((

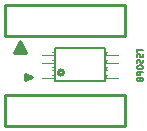
<source format=gbo>
G04 (created by PCBNEW (2013-01-21 BZR 3918)-testing) date Wed 23 Jan 2013 07:37:05 PM CET*
%MOIN*%
G04 Gerber Fmt 3.4, Leading zero omitted, Abs format*
%FSLAX34Y34*%
G01*
G70*
G90*
G04 APERTURE LIST*
%ADD10C,0.00393701*%
%ADD11C,0.005*%
%ADD12C,0.01*%
%ADD13C,0.0026*%
%ADD14C,0.008*%
%ADD15R,0.06X0.06*%
%ADD16C,0.06*%
%ADD17R,0.0472X0.0137*%
G04 APERTURE END LIST*
G54D10*
G54D11*
X58330Y-39102D02*
X58330Y-39216D01*
X58530Y-39159D02*
X58330Y-39159D01*
X58521Y-39273D02*
X58530Y-39302D01*
X58530Y-39350D01*
X58521Y-39369D01*
X58511Y-39378D01*
X58492Y-39388D01*
X58473Y-39388D01*
X58454Y-39378D01*
X58445Y-39369D01*
X58435Y-39350D01*
X58426Y-39311D01*
X58416Y-39292D01*
X58407Y-39283D01*
X58388Y-39273D01*
X58369Y-39273D01*
X58350Y-39283D01*
X58340Y-39292D01*
X58330Y-39311D01*
X58330Y-39359D01*
X58340Y-39388D01*
X58521Y-39464D02*
X58530Y-39492D01*
X58530Y-39540D01*
X58521Y-39559D01*
X58511Y-39569D01*
X58492Y-39578D01*
X58473Y-39578D01*
X58454Y-39569D01*
X58445Y-39559D01*
X58435Y-39540D01*
X58426Y-39502D01*
X58416Y-39483D01*
X58407Y-39473D01*
X58388Y-39464D01*
X58369Y-39464D01*
X58350Y-39473D01*
X58340Y-39483D01*
X58330Y-39502D01*
X58330Y-39550D01*
X58340Y-39578D01*
X58330Y-39702D02*
X58330Y-39740D01*
X58340Y-39759D01*
X58359Y-39778D01*
X58397Y-39788D01*
X58464Y-39788D01*
X58502Y-39778D01*
X58521Y-39759D01*
X58530Y-39740D01*
X58530Y-39702D01*
X58521Y-39683D01*
X58502Y-39664D01*
X58464Y-39654D01*
X58397Y-39654D01*
X58359Y-39664D01*
X58340Y-39683D01*
X58330Y-39702D01*
X58530Y-39873D02*
X58330Y-39873D01*
X58330Y-39950D01*
X58340Y-39969D01*
X58350Y-39978D01*
X58369Y-39988D01*
X58397Y-39988D01*
X58416Y-39978D01*
X58426Y-39969D01*
X58435Y-39950D01*
X58435Y-39873D01*
X58416Y-40102D02*
X58407Y-40083D01*
X58397Y-40073D01*
X58378Y-40064D01*
X58369Y-40064D01*
X58350Y-40073D01*
X58340Y-40083D01*
X58330Y-40102D01*
X58330Y-40140D01*
X58340Y-40159D01*
X58350Y-40169D01*
X58369Y-40178D01*
X58378Y-40178D01*
X58397Y-40169D01*
X58407Y-40159D01*
X58416Y-40140D01*
X58416Y-40102D01*
X58426Y-40083D01*
X58435Y-40073D01*
X58454Y-40064D01*
X58492Y-40064D01*
X58511Y-40073D01*
X58521Y-40083D01*
X58530Y-40102D01*
X58530Y-40140D01*
X58521Y-40159D01*
X58511Y-40169D01*
X58492Y-40178D01*
X58454Y-40178D01*
X58435Y-40169D01*
X58426Y-40159D01*
X58416Y-40140D01*
G54D12*
X53930Y-40640D02*
X57920Y-40640D01*
X53930Y-41690D02*
X53930Y-40640D01*
X57920Y-41690D02*
X53930Y-41690D01*
X57920Y-40640D02*
X57920Y-41690D01*
X57920Y-37640D02*
X53930Y-37640D01*
X57920Y-38690D02*
X57920Y-37640D01*
X53930Y-38690D02*
X57920Y-38690D01*
X53930Y-37640D02*
X53930Y-38690D01*
X54410Y-38980D02*
X54320Y-39250D01*
X54540Y-39250D02*
X54410Y-38980D01*
X54430Y-38840D02*
X54420Y-39250D01*
X54630Y-39250D02*
X54430Y-38840D01*
X54230Y-39250D02*
X54630Y-39250D01*
X54430Y-38840D02*
X54230Y-39250D01*
X54830Y-40040D02*
X54580Y-40140D01*
X54580Y-40140D02*
X54580Y-39940D01*
X54580Y-39940D02*
X54830Y-40040D01*
X54830Y-40040D02*
X54580Y-40040D01*
G54D13*
X55171Y-39974D02*
X55564Y-39974D01*
X55564Y-39974D02*
X55564Y-40073D01*
X55171Y-40073D02*
X55564Y-40073D01*
X55171Y-39974D02*
X55171Y-40073D01*
X55171Y-39718D02*
X55564Y-39718D01*
X55564Y-39718D02*
X55564Y-39817D01*
X55171Y-39817D02*
X55564Y-39817D01*
X55171Y-39718D02*
X55171Y-39817D01*
X55171Y-39463D02*
X55564Y-39463D01*
X55564Y-39463D02*
X55564Y-39562D01*
X55171Y-39562D02*
X55564Y-39562D01*
X55171Y-39463D02*
X55171Y-39562D01*
X55171Y-39207D02*
X55564Y-39207D01*
X55564Y-39207D02*
X55564Y-39306D01*
X55171Y-39306D02*
X55564Y-39306D01*
X55171Y-39207D02*
X55171Y-39306D01*
X57296Y-39207D02*
X57689Y-39207D01*
X57689Y-39207D02*
X57689Y-39306D01*
X57296Y-39306D02*
X57689Y-39306D01*
X57296Y-39207D02*
X57296Y-39306D01*
X57296Y-39463D02*
X57689Y-39463D01*
X57689Y-39463D02*
X57689Y-39562D01*
X57296Y-39562D02*
X57689Y-39562D01*
X57296Y-39463D02*
X57296Y-39562D01*
X57296Y-39718D02*
X57689Y-39718D01*
X57689Y-39718D02*
X57689Y-39817D01*
X57296Y-39817D02*
X57689Y-39817D01*
X57296Y-39718D02*
X57296Y-39817D01*
X57296Y-39974D02*
X57689Y-39974D01*
X57689Y-39974D02*
X57689Y-40073D01*
X57296Y-40073D02*
X57689Y-40073D01*
X57296Y-39974D02*
X57296Y-40073D01*
G54D14*
X55584Y-39089D02*
X57276Y-39089D01*
X57276Y-39089D02*
X57276Y-40191D01*
X57276Y-40191D02*
X55584Y-40191D01*
X55584Y-40191D02*
X55584Y-39089D01*
G54D12*
X55880Y-39895D02*
G75*
G03X55880Y-39895I-89J0D01*
G74*
G01*
%LPC*%
G54D15*
X54430Y-41140D03*
G54D16*
X55430Y-41140D03*
X56430Y-41140D03*
X57430Y-41140D03*
X58430Y-41140D03*
X58430Y-38140D03*
X57430Y-38140D03*
X56430Y-38140D03*
X55430Y-38140D03*
G54D15*
X54430Y-38140D03*
X56430Y-39640D03*
G54D17*
X55279Y-40023D03*
X55279Y-39767D03*
X55279Y-39513D03*
X55279Y-39257D03*
X57581Y-39257D03*
X57581Y-39513D03*
X57581Y-39767D03*
X57581Y-40023D03*
G54D15*
X56430Y-39640D03*
M02*

</source>
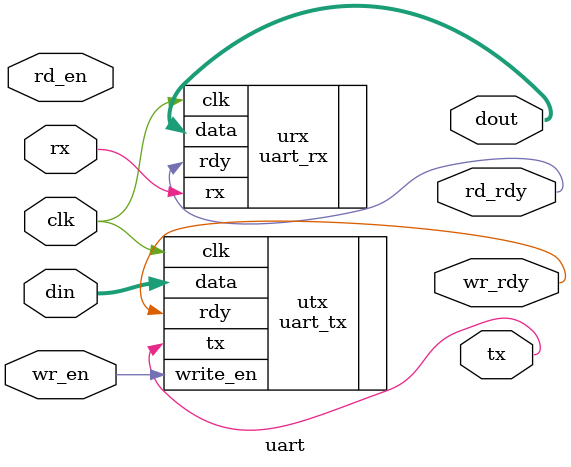
<source format=v>


module uart(
    input[7:0]  din,
    input       clk,
    input       wr_en,
    input       rd_en,
    input       rx,
    output      tx,
    output      rd_rdy,
    output      wr_rdy,
    output[7:0] dout
);

uart_rx urx(
    .rx(rx),
    .clk(clk),
    .rdy(rd_rdy),
    .data(dout)
);

uart_tx utx(
    .data(din),
    .clk(clk),
    .write_en(wr_en),
    .rdy(wr_rdy),
    .tx(tx)
);

endmodule
</source>
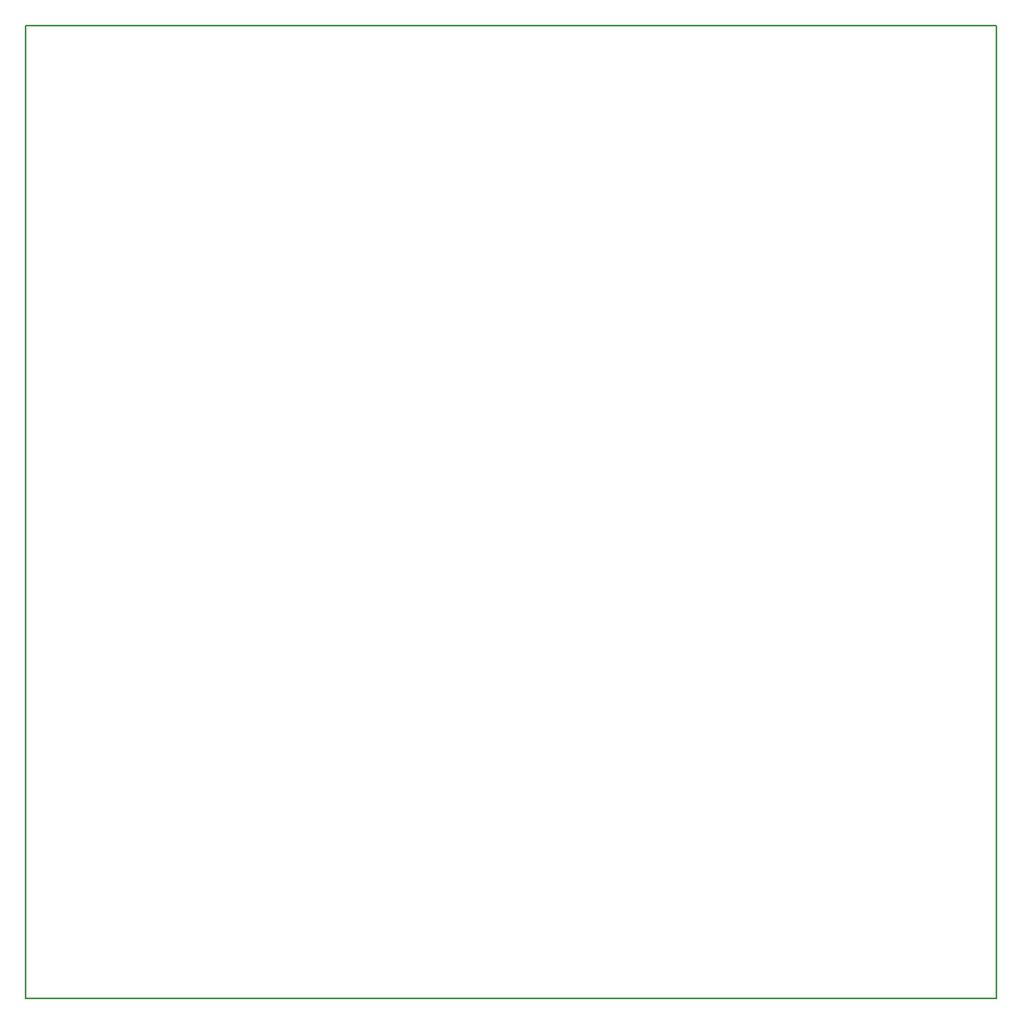
<source format=gm1>
G04 MADE WITH FRITZING*
G04 WWW.FRITZING.ORG*
G04 DOUBLE SIDED*
G04 HOLES PLATED*
G04 CONTOUR ON CENTER OF CONTOUR VECTOR*
%ASAXBY*%
%FSLAX23Y23*%
%MOIN*%
%OFA0B0*%
%SFA1.0B1.0*%
%ADD10R,3.929600X3.937010*%
%ADD11C,0.008000*%
%ADD10C,0.008*%
%LNCONTOUR*%
G90*
G70*
G54D10*
G54D11*
X4Y3933D02*
X3926Y3933D01*
X3926Y4D01*
X4Y4D01*
X4Y3933D01*
D02*
G04 End of contour*
M02*
</source>
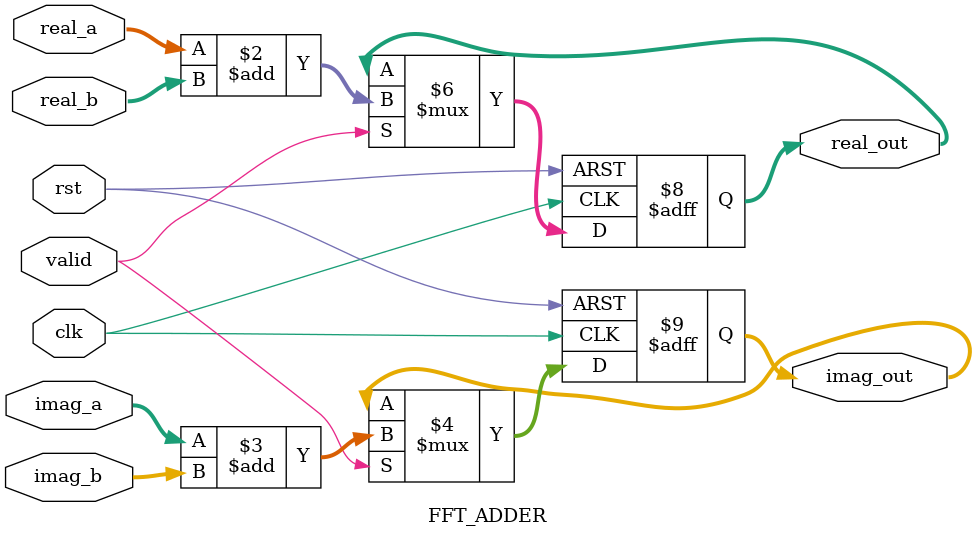
<source format=v>
module FFT_ADDER(clk, rst, valid, real_a, imag_a, real_b, imag_b, real_out, imag_out);

input clk, rst;
input valid;
input signed [31:0] real_a, imag_a;
input signed [31:0] real_b, imag_b;
output signed [31:0] real_out;
output signed [31:0] imag_out;

reg signed [31:0] real_out;
reg signed [31:0] imag_out;

always@(posedge clk or posedge rst)
	if(rst)
	begin
		real_out <= 0;
		imag_out <= 0;
	end
	else if(valid)
	begin
		real_out <= real_a + real_b;
		imag_out <= imag_a + imag_b;
	end


endmodule

</source>
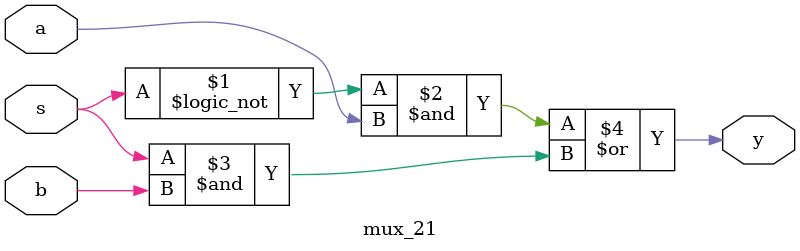
<source format=v>
`timescale 1ns / 1ps
module carry_select_adder(a,b,cin,sum,cout);
    input [3:0] a,b;
    input cin;
    output [3:0] sum;
    output cout;
	
	wire [7:0]c,s;
	
	//full adders at rca stage 1
	fa f1(a[0],b[0],0,s[0],c[0]);
	fa f2(a[1],b[1],c[0],s[1],c[1]);
	fa f3(a[2],b[2],c[1],s[2],c[2]);
	fa f4(a[3],b[3],c[2],s[3],c[3]);
	
	//full adders at rca stage 2
	fa f5(a[0],b[0],1,s[4],c[4]);
	fa f6(a[1],b[1],c[4],s[5],c[5]);
	fa f7(a[2],b[2],c[5],s[6],c[6]);
	fa f8(a[3],b[3],c[6],s[7],c[7]);
	
	//multiplexers
	mux_21 m1(s[0],s[4],cin,sum[0]);
	mux_21 m2(s[1],s[5],cin,sum[1]);
	mux_21 m3(s[2],s[6],cin,sum[2]);
	mux_21 m4(s[3],s[7],cin,sum[3]);
	
	//final mux
	mux_21 m5(c[3],c[7],cin,cout);

endmodule


module fa(a,b,c,s,co);
	input a,b,c;
	output s,co;

	assign s = a^b^c;
	assign co = (a&b) | (b&c) |(a&c);
	
endmodule

/*
module rca(a,b,c,s,co);
	input [3:0]a,b;
	input c;
	output [3:0]s;
	output co;
	
	wire c0,c1,c2;
	fa f1(a[0],b[0],c,s[0],c0);
	fa f2(a[1],b[1],c0,s[1],c1);
	fa f3(a[2],b[2],c1,s[2],c2);
	fa f3(a[3],b[3],c2,s[3],co);
	
endmodule
*/

module mux_21(a,b,s,y);
	input a,b,s;
	output y;

	assign y = (!s&a) | (s&b);
endmodule
</source>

))

Copy every line above that holds the word "assign".

--- Solution ---
	assign s = a^b^c;
	assign co = (a&b) | (b&c) |(a&c);
	assign y = (!s&a) | (s&b);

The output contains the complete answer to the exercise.